Find where $f(z)=\mathrm{Log}\left(\frac{z-\alpha}{z-\beta}\right)$ is defined and continuous

Question

Let $\alpha,\beta\in\mathbb C$ and let $f(z):\mathbb C \to \mathbb C$ such that:

$$f(z)=\mathrm{Log}\left(\frac{z-\alpha}{z-\beta}\right)$$

We know that the principal branch of $\log(w)$ (denoted as $\mathrm{Log}(w)$) is defined and continuous for every $w\in\mathbb C\setminus A$ when:

$$A=\left\{w\in\mathbb C\mid \Im(w)=0, \Re(w)\leq 0 \right\}$$

My goal is to find where $f$ is defined and continuous. For that, I subtituted $w=\frac{z-\alpha}{z-\beta}$ and tried to calculate the real and imaginary parts of $w$, but it turned out to be an algebraic nightmare. I managed to make things simpler, but the condition I got is an equation which is dependent on $\Re(z),\Im(z),\Re(\alpha),\Im(\alpha),\Re(\beta)$ and $\Im(\beta)$, which makes it harder to define the domain properly.

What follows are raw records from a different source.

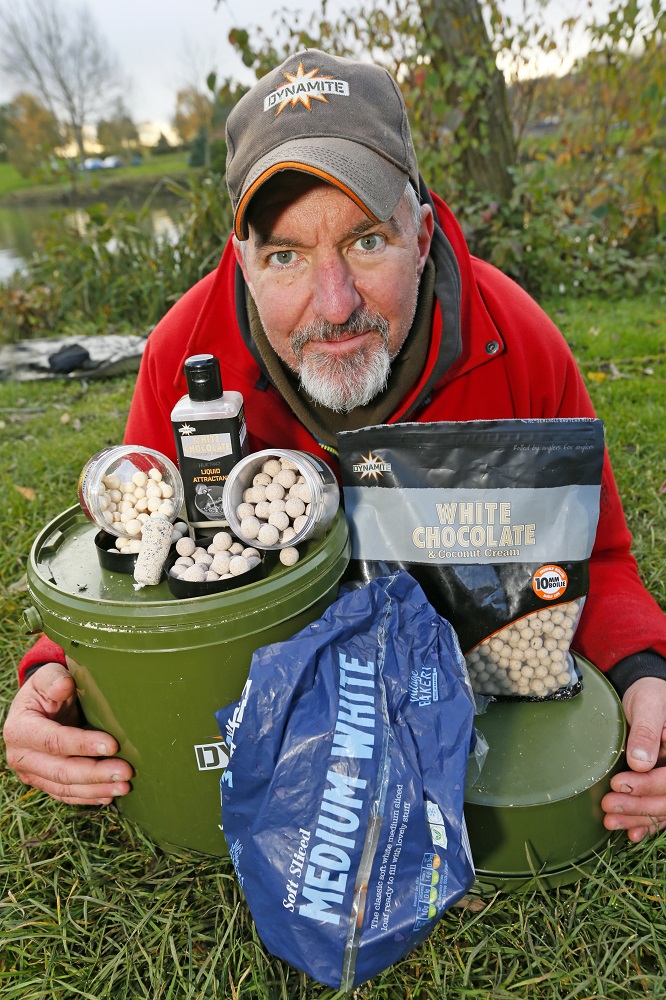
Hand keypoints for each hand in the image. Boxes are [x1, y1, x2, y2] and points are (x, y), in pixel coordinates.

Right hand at [3, 662, 132, 804]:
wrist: (42, 703)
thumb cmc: (48, 687)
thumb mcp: (48, 676)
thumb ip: (54, 679)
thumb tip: (64, 686)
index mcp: (21, 729)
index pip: (53, 741)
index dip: (82, 744)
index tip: (112, 744)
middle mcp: (21, 756)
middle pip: (60, 771)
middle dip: (95, 773)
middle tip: (126, 771)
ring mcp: (32, 773)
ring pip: (64, 788)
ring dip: (96, 789)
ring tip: (125, 786)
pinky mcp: (43, 782)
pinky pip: (65, 795)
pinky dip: (89, 796)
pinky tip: (110, 795)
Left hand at [601, 676, 665, 841]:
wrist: (645, 695)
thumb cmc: (649, 696)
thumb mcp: (648, 706)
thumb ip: (646, 732)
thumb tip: (640, 762)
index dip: (648, 784)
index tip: (618, 783)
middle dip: (639, 805)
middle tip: (608, 805)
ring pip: (663, 808)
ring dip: (638, 819)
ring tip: (610, 821)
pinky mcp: (662, 787)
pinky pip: (660, 812)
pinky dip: (646, 825)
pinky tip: (631, 835)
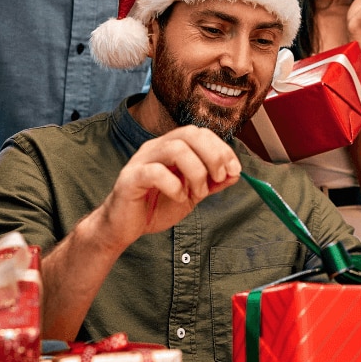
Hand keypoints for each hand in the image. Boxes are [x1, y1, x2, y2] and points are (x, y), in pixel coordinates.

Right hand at [95, 126, 240, 250]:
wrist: (124, 228)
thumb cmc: (156, 207)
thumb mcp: (191, 194)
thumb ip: (211, 183)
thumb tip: (236, 174)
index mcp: (171, 147)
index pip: (200, 133)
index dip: (222, 149)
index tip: (235, 170)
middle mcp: (156, 147)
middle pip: (189, 134)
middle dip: (212, 155)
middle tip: (219, 178)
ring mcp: (142, 160)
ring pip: (175, 149)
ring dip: (196, 171)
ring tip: (198, 193)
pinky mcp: (130, 178)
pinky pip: (155, 172)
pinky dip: (174, 185)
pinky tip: (179, 197)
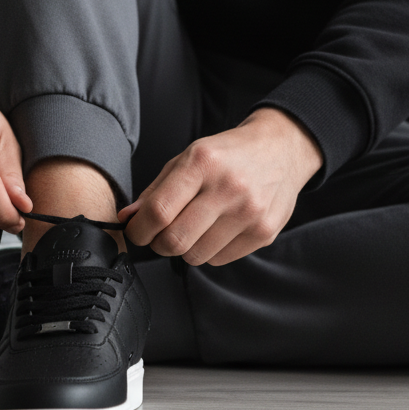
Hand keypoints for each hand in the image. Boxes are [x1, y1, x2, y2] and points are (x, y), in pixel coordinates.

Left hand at [120, 108, 322, 265]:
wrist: (281, 149)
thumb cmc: (227, 154)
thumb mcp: (188, 157)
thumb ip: (156, 189)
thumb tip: (127, 218)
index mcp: (202, 163)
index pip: (159, 211)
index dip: (138, 229)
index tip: (135, 231)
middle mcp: (228, 187)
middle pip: (175, 240)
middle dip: (157, 244)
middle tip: (159, 236)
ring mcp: (249, 212)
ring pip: (196, 255)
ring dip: (185, 248)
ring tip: (191, 229)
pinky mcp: (264, 232)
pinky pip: (220, 259)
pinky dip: (209, 251)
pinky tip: (216, 230)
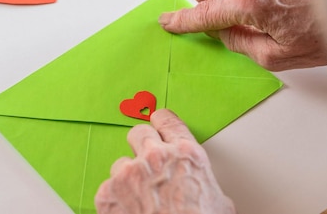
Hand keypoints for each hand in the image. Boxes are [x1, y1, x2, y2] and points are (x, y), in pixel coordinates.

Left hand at [95, 109, 235, 213]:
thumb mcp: (218, 201)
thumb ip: (203, 180)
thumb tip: (201, 186)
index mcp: (185, 155)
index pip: (167, 120)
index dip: (162, 123)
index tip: (157, 124)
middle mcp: (155, 157)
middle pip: (139, 132)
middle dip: (142, 146)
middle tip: (147, 165)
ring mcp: (128, 174)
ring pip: (121, 163)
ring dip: (128, 177)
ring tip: (141, 199)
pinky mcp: (108, 192)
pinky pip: (109, 187)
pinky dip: (116, 198)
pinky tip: (130, 211)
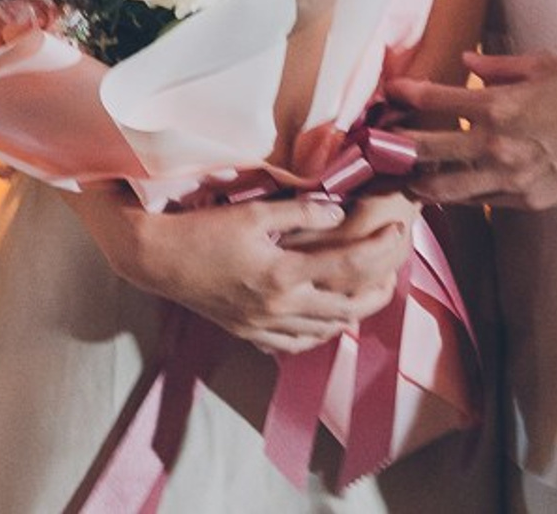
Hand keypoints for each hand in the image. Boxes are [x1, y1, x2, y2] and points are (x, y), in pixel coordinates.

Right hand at [71, 189, 414, 355]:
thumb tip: (338, 212)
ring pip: (328, 331)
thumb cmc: (201, 228)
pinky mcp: (252, 333)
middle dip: (379, 288)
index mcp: (284, 273)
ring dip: (354, 313)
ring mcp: (267, 325)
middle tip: (393, 268)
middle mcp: (282, 306)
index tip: (398, 234)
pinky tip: (324, 319)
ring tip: (368, 293)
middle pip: (349, 308)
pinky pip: (298, 344)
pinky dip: (320, 333)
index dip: (380, 251)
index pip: (349, 266)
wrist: (158, 258)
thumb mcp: (250, 211)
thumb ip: (297, 212)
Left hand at [390, 50, 556, 209]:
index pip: (434, 99)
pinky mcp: (527, 201)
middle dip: (395, 147)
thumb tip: (465, 60)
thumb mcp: (539, 65)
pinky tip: (442, 193)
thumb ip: (495, 65)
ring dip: (418, 182)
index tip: (387, 92)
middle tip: (373, 145)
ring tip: (396, 179)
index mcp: (497, 106)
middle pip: (428, 149)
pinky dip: (458, 198)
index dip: (404, 94)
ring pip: (448, 187)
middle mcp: (497, 145)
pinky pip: (481, 202)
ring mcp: (511, 177)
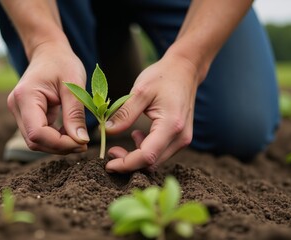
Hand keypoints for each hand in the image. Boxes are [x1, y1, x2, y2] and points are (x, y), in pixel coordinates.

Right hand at [7, 42, 89, 153]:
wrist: (49, 51)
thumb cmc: (62, 62)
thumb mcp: (73, 86)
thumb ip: (75, 114)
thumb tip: (81, 141)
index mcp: (25, 97)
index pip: (37, 133)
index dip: (59, 144)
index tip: (82, 142)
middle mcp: (17, 107)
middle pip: (35, 141)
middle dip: (60, 147)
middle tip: (83, 143)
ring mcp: (19, 112)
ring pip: (36, 141)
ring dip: (58, 144)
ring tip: (79, 137)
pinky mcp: (26, 115)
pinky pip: (40, 134)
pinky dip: (56, 138)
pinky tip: (71, 132)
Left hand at [104, 53, 199, 172]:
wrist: (185, 70)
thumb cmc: (162, 77)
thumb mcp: (140, 91)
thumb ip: (124, 113)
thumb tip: (105, 131)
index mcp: (171, 125)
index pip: (147, 156)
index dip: (126, 164)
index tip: (108, 164)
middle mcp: (181, 137)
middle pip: (152, 163)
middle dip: (129, 163)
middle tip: (111, 151)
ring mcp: (183, 139)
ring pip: (156, 161)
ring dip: (137, 157)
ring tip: (125, 140)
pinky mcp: (181, 138)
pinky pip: (161, 153)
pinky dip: (146, 150)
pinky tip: (137, 135)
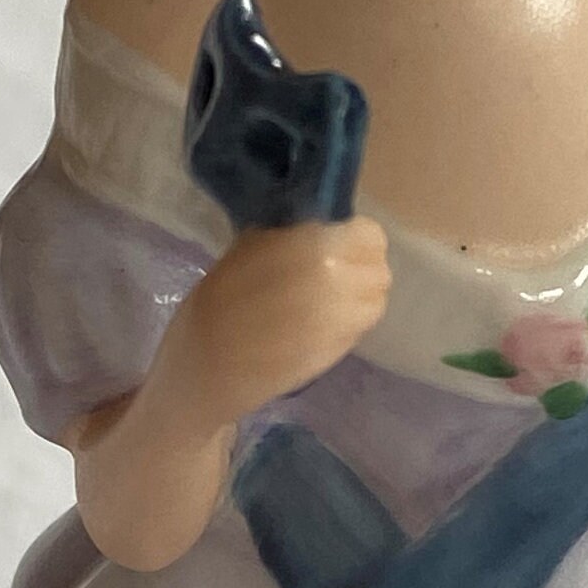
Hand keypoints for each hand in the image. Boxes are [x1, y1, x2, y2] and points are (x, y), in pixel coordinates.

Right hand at [171, 215, 390, 425]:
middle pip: (379, 268)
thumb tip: (321, 223)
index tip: (332, 240)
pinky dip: (349, 321)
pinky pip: (362, 327)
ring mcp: (345, 322)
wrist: (208, 364)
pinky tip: (319, 322)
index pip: (370, 235)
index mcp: (317, 247)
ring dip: (359, 295)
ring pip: (376, 299)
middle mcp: (341, 283)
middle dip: (359, 266)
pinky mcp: (341, 353)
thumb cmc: (219, 299)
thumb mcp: (250, 246)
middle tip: (330, 270)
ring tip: (326, 298)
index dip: (354, 237)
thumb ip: (294, 234)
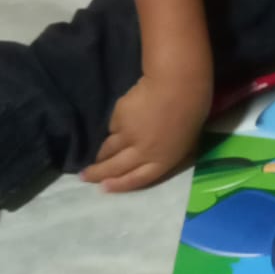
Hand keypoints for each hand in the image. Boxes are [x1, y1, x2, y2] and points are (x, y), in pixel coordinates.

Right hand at [82, 72, 211, 192]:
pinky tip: (119, 123)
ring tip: (94, 158)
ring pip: (109, 149)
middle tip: (84, 177)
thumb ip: (166, 153)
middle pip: (115, 167)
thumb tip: (151, 158)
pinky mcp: (118, 120)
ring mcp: (128, 137)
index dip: (120, 185)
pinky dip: (114, 128)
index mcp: (162, 161)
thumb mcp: (186, 141)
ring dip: (100, 156)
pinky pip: (112, 128)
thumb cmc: (190, 111)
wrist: (176, 86)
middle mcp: (142, 153)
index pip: (137, 179)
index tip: (104, 187)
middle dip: (98, 174)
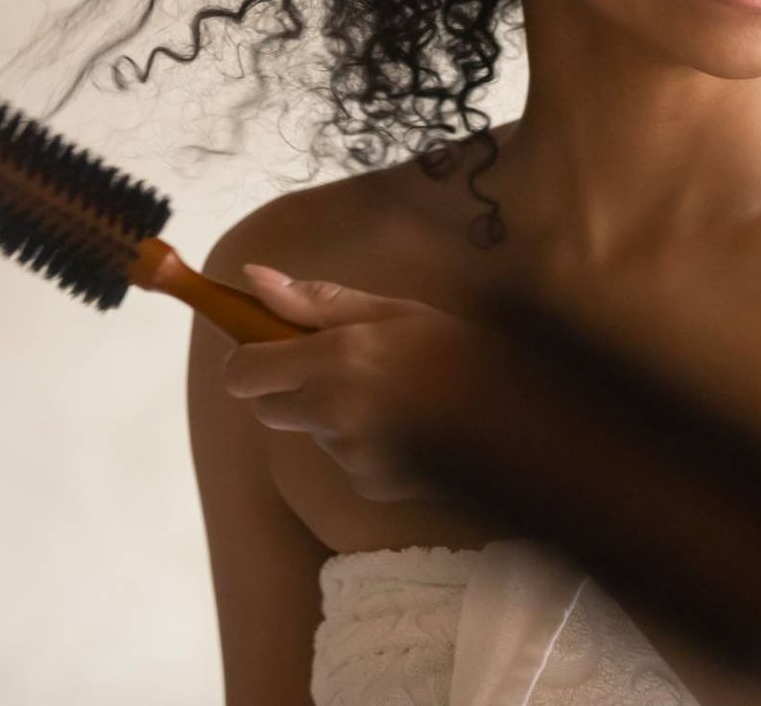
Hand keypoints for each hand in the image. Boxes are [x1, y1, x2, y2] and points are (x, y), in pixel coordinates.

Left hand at [218, 264, 505, 504]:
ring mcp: (351, 453)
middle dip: (289, 389)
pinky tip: (405, 426)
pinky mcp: (368, 483)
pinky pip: (343, 459)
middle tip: (341, 368)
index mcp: (339, 358)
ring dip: (333, 415)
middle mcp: (336, 411)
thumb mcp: (394, 311)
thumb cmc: (459, 352)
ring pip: (311, 432)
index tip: (271, 350)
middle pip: (267, 409)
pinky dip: (362, 443)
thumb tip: (252, 278)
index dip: (249, 361)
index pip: (243, 373)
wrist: (517, 417)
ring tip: (392, 396)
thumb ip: (316, 300)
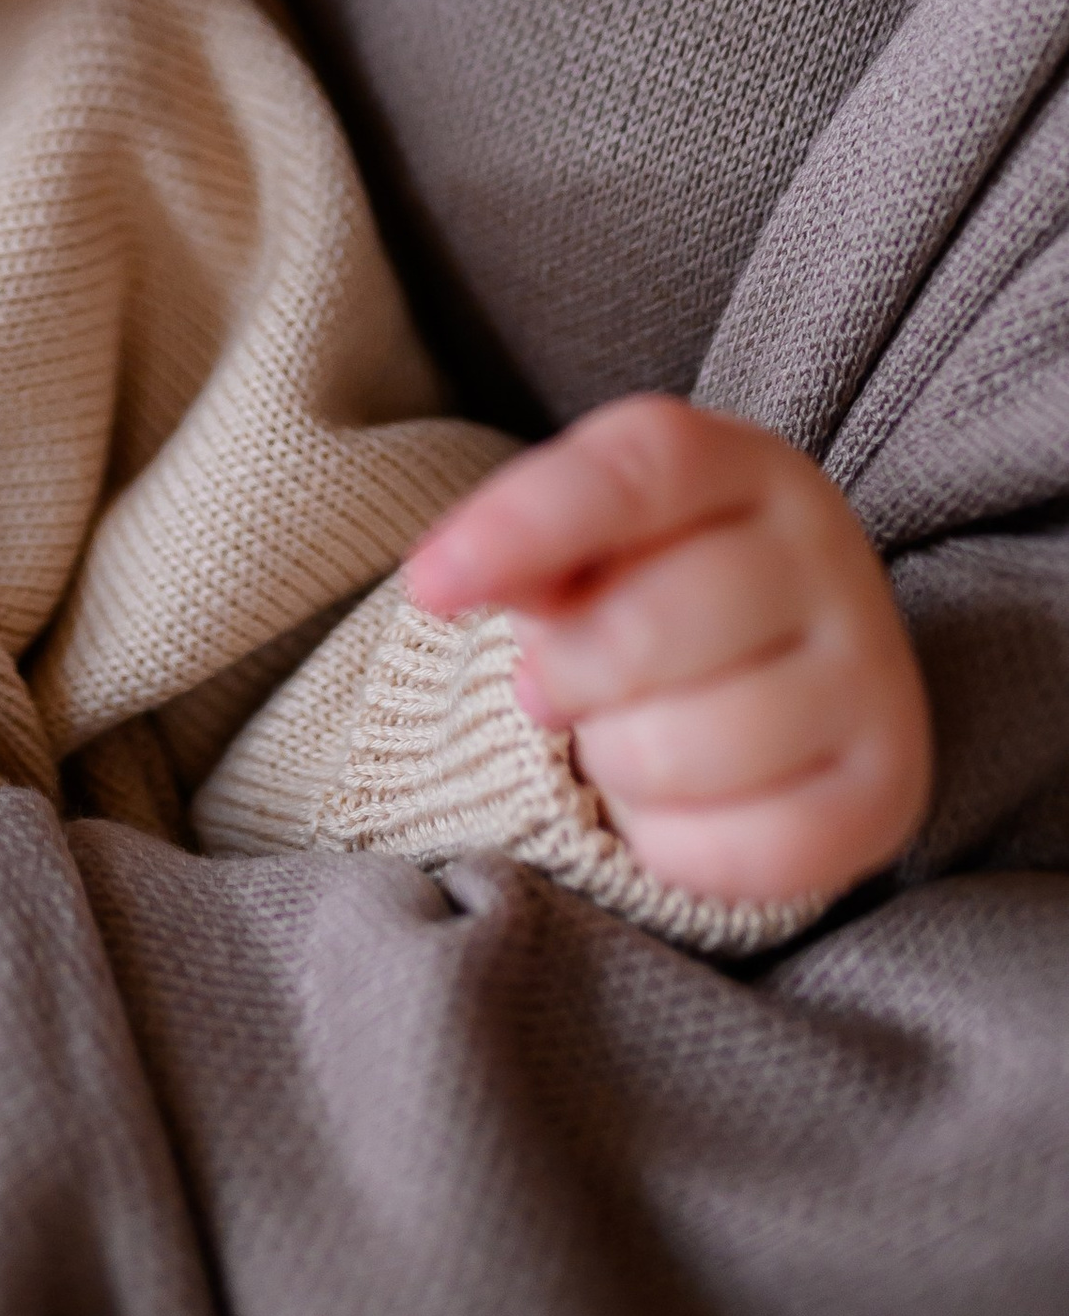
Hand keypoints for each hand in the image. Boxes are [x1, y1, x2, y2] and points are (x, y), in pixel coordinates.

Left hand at [405, 394, 932, 906]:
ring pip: (694, 749)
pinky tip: (670, 806)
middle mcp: (829, 558)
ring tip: (622, 737)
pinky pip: (750, 850)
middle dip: (568, 675)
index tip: (426, 587)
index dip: (521, 525)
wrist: (782, 666)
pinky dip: (673, 845)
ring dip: (616, 763)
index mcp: (750, 466)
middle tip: (550, 690)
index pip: (640, 469)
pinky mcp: (889, 788)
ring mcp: (872, 674)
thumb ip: (523, 544)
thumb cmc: (653, 585)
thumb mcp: (590, 542)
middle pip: (655, 627)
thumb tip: (446, 576)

I would be glad to see your ways of finding the domain of the above function $f$; They must be better than mine.

Thanks!

Answer 1

Since $\mathrm{Log}$ is discontinuous (and not holomorph) on $D=(-\infty,0]\times \{0\}$, function $f$ is discontinuous (and not holomorph) on $z$ iff $$\frac{z-\alpha}{z-\beta}\in D=(-\infty,0]\times \{0\},$$ that is: $$\mathrm{Re}\left(\frac{z-\alpha}{z-\beta}\right)\leqslant 0$$ and $$\mathrm{Im}\left(\frac{z-\alpha}{z-\beta}\right)= 0.$$ Since $$\frac{z-\alpha}{z-\beta}=\frac{(z-\alpha)(\overline{z}-\overline{\beta})}{|z-\beta|^2}=\frac{z\overline{z}-z\overline{\beta}-\alpha \overline{z}+\alpha \overline{\beta}}{|z-\beta|^2},$$ we get:

$$\mathrm{Re}\left(\frac{z-\alpha}{z-\beta}\right)=\frac{|z|^2-\mathrm{Re}(z\overline{\beta})-\mathrm{Re}(\alpha \overline{z})+\mathrm{Re}(\alpha \overline{\beta})}{|z-\beta|^2},$$ $$\mathrm{Im}\left(\frac{z-\alpha}{z-\beta}\right)=\frac{-\mathrm{Im}(z\overline{\beta})-\mathrm{Im}(\alpha \overline{z})+\mathrm{Im}(\alpha \overline{\beta})}{|z-\beta|^2}.$$ So $$\mathrm{Re}\left(\frac{z-\alpha}{z-\beta}\right)\leqslant 0\iff |z|^2-\mathrm{Re}(z\overline{\beta})-\mathrm{Re}(\alpha \overline{z})+\mathrm{Re}(\alpha \overline{\beta})\leqslant 0$$ and: $$\mathrm{Im}\left(\frac{z-\alpha}{z-\beta}\right)=0\iff -\mathrm{Im}(z\overline{\beta})-\mathrm{Im}(\alpha \overline{z})+\mathrm{Im}(\alpha \overline{\beta})=0.$$ Setting $$A=\{z:-\mathrm{Im}(z\overline{\beta})-\mathrm{Im}(\alpha \overline{z})+\mathrm{Im}(\alpha \overline{\beta})=0 \textrm{ and } |z|^2-\mathrm{Re}(z\overline{\beta})-\mathrm{Re}(\alpha \overline{z})+\mathrm{Re}(\alpha \overline{\beta})\leqslant 0\},$$ we get that $f$ is continuous and holomorph on $\mathbb{C}\setminus A.$

Answer 2

Two options:

1. Shift the variable to make things easier, then revert at the end: put $u=z+\beta$. Then $$ f(u+\beta) = \operatorname{Log}\bigg( \frac{u+\beta-\alpha}{u}\bigg) = \operatorname{Log}\bigg( 1 + \frac{\beta-\alpha}{u}\bigg) $$ and now all you have to do is find when $1+(\beta-\alpha)/u$ is nonpositive.

2. We know the set where $\operatorname{Log}(w)$ is defined, with $w=g(z)$, so if we can find the inverse image of this set under $g$, we find out where $\operatorname{Log}(g(z))$ is defined. That is, solve $$ w = \frac{z-\alpha}{z-\beta} $$ for $z$, and find out where the set of $w \in A$ goes.

Either way, it comes out to be the complement of the line segment joining $\beta$ to $\alpha$ (including the endpoints).